Cierta vez Mark Twain comentó: “cumplamos la tarea de vivir de tal forma que cuando muramos, hasta el de la funeraria lo siente.” No está mal la fórmula, primero por el autor, con su humor un tanto ácido, segundo porque, acostumbrado casi a convivir con “la pelona” (como dicen en Costa Rica), puede que hasta ese funcionario fúnebre haya olvidado una tarea principal e ineludible que nos toca a todos. Se resume así: el sentido de la vida consiste en darle un sentido a la vida.
No hay más que una alternativa: unos estiman que después del corte, todo sanseacabó; otros especulan: ¿cómo es la vida después de la vida? Llevado de la mano del periodista y musicólogo Yehudi Monestel Arce, me inspira su estudio biográfico sobre Alcides Prado (1900-84). Es que, aparte de gran músico costarricense (compositor, ejecutante), siempre en andante sostenuto, él se esmeró también en crescendo hacia lo que evocaba como “el mundo celeste”. No por casualidad esa curiosa metáfora vuelve media docena de veces en la concisa y conmovedora semblanza, titulada: “La gran aventura musical de Alcides Prado” (en colaboración con la Escuela de Artes Musicales, de la UCR, en el 2012).
No es solo cuestión de verticalidad, como el mirar para arriba a que obligaba “el cafetal, atiborrado de pájaros (…) verdadera escuela de música” (p. 19); tampoco basta la mirada ascendente: “todo lo que brota en el suelo (…) crece hacia el cielo” (p. 117, por cierto, en expresión de Sor María Romero). ¿Qué representa el vocablo “cielo” en nosotros? ¿Solo una bóveda que nos cubre? Más allá de la mirada “hacia arriba” cabe una interpretación en segundo grado: se alude al empeño vital por superación espiritual. Para el cristiano que se profesaba don Alcides ello se volvió misión gratificante.
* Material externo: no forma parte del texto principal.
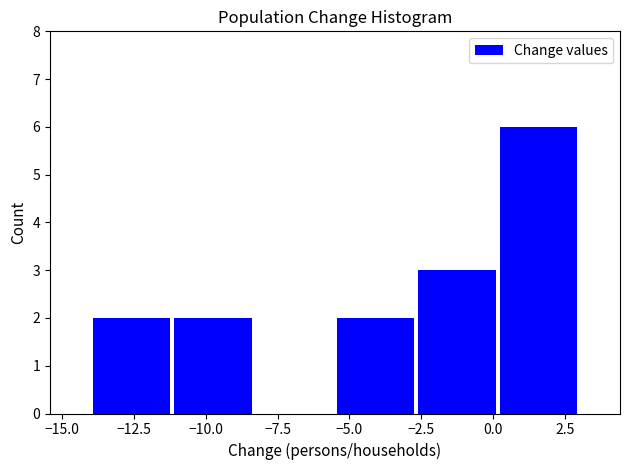

Over which range of the x-axis is the bar tallest?

0.0 to 3.0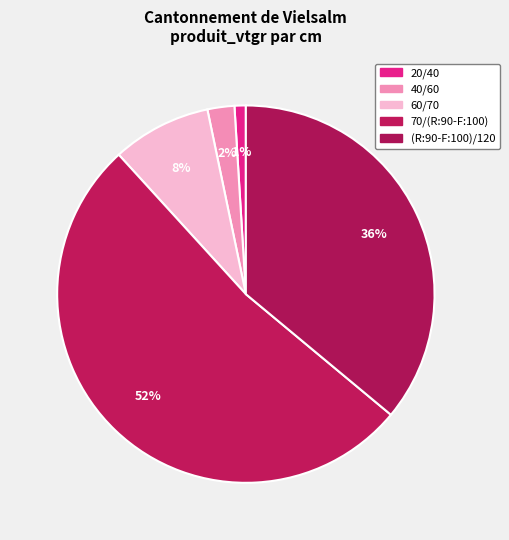

Which category accounts for the majority?

70/(R:90-F:100)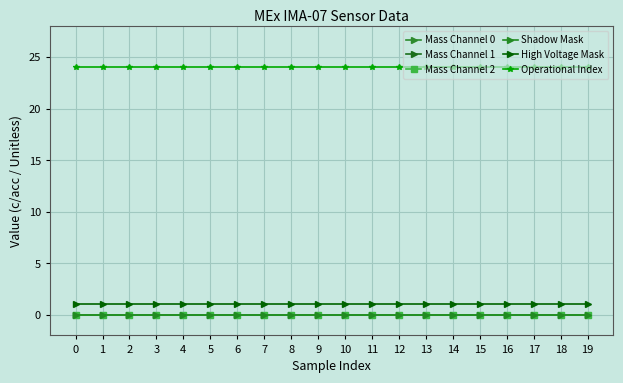

True or false: Mass Channel 0 and High Voltage Mask intersect in this chart.

False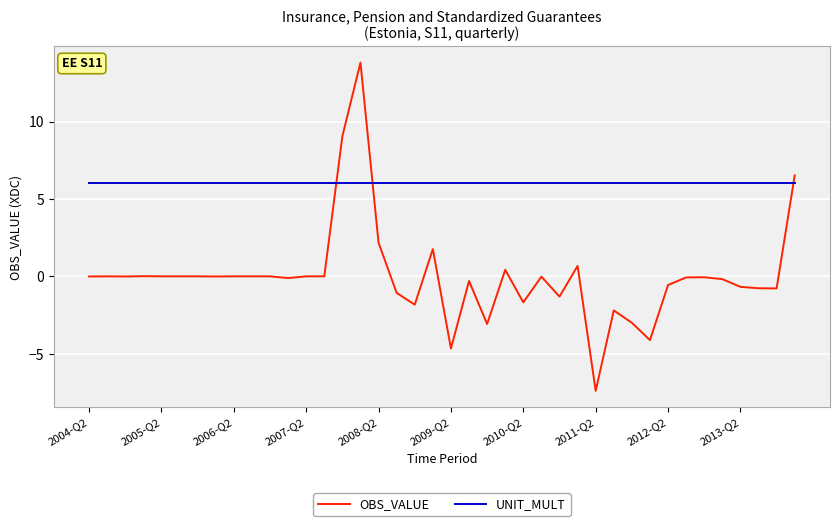

After their last crossing, which series has the higher values: UNIT_MULT or OBS_VALUE?

OBS_VALUE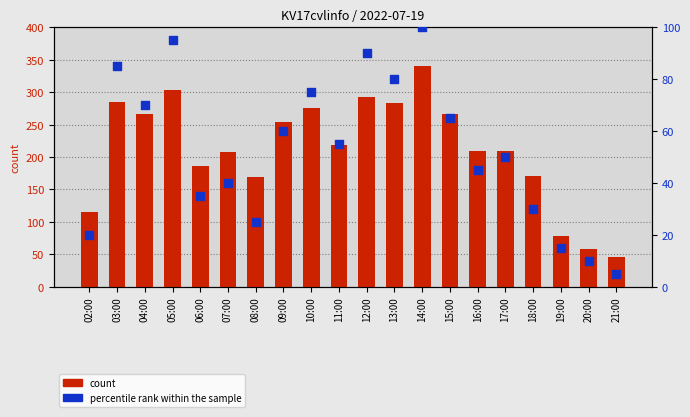

Which series has the largest total across all categories?

count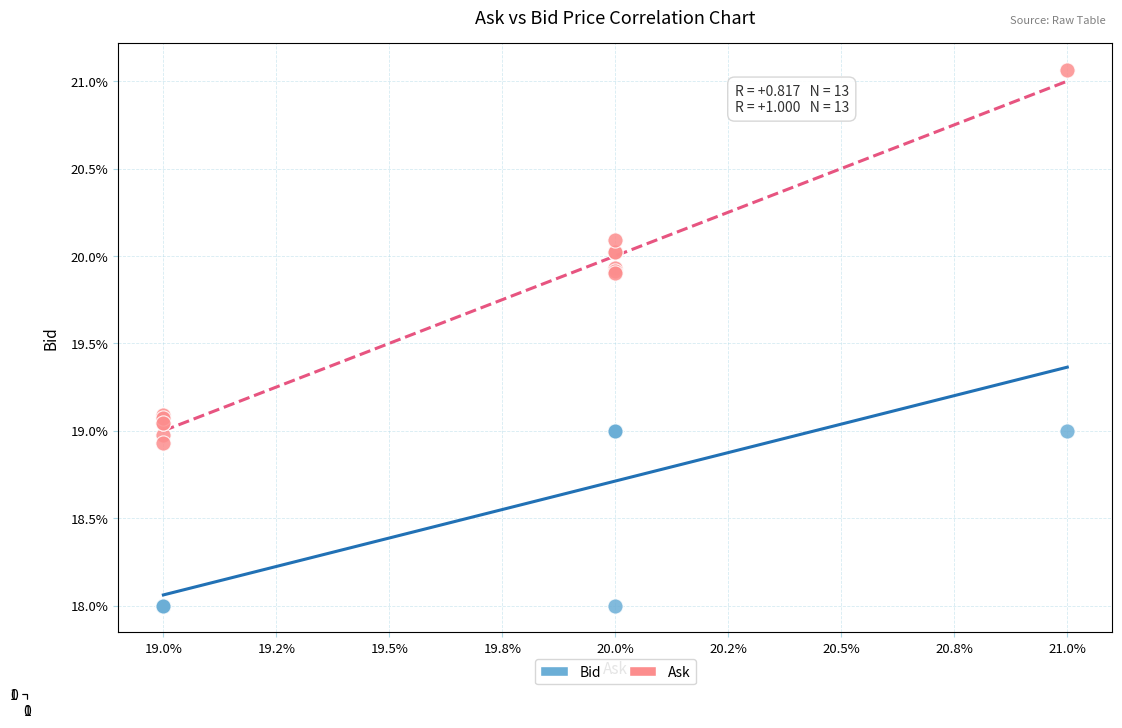

Which series reaches the minimum Y coordinate?

Bid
Por ello, acercándose lo que todos esperamos, aquello de “morir de su muerte” como decían antes, con más ahínco don Alcides se esmeró por su “mundo celeste”. Durante quince años, y según su propio testimonio discreto, para “mejorarse interiormente” sirvió de “maestro de capilla”, en la catedral de San José. En su lindo estilo don Yehudi contrasta, por un lado “el desorden decibélico” o “estruendo exterior” que hasta de las campanas “traga sus tañidos” en los alrededores, y por otro, ese “acto de fe y de disciplina” ante el órgano (por cierto: un Schyven, de Bruselas). Allí, en su anhelo trascendental, lo ayudó la citada Sor María que “era pianista y podía defenderse bien con el armonio”. (Citas todas, pp. 111-117)
Todo ello, que animó generaciones enteras, cuadra dentro del secular espíritu que por desgracia va perdiéndose en mucha gente, ocupada nada más en lo inmediato: el color celeste o el “cielo” de ofertas comerciales. ¡Ojo! Todos caeremos en combate, pero algunos ganaremos la batalla por un humanismo trascendente.